◆ **What the task requires**
Copy every line of the data below exactly as given, except for the pictures.

◆ **Dataset**

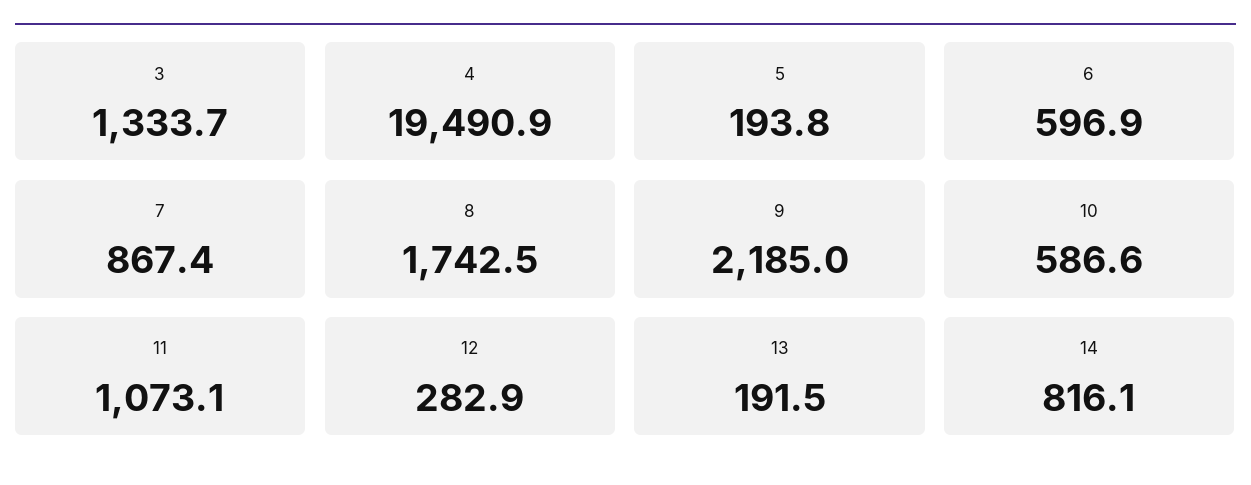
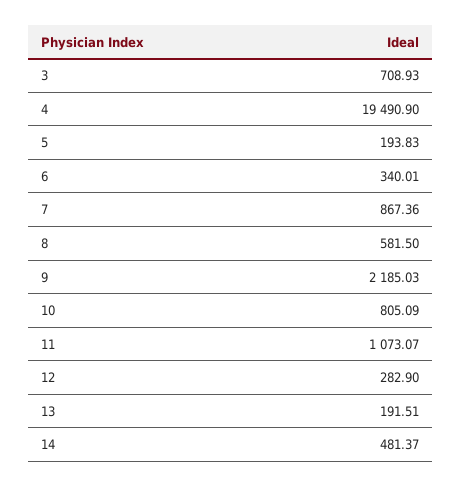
3: 1333.7 -> 708.93
6: 596.9 -> 340.01
8: 1742.5 -> 581.5
10: 586.6 -> 805.09
14: 816.1 -> 481.37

◆ **Output below**
3: 1333.7 -> 708.93
6: 596.9 -> 340.01
8: 1742.5 -> 581.5
10: 586.6 -> 805.09
14: 816.1 -> 481.37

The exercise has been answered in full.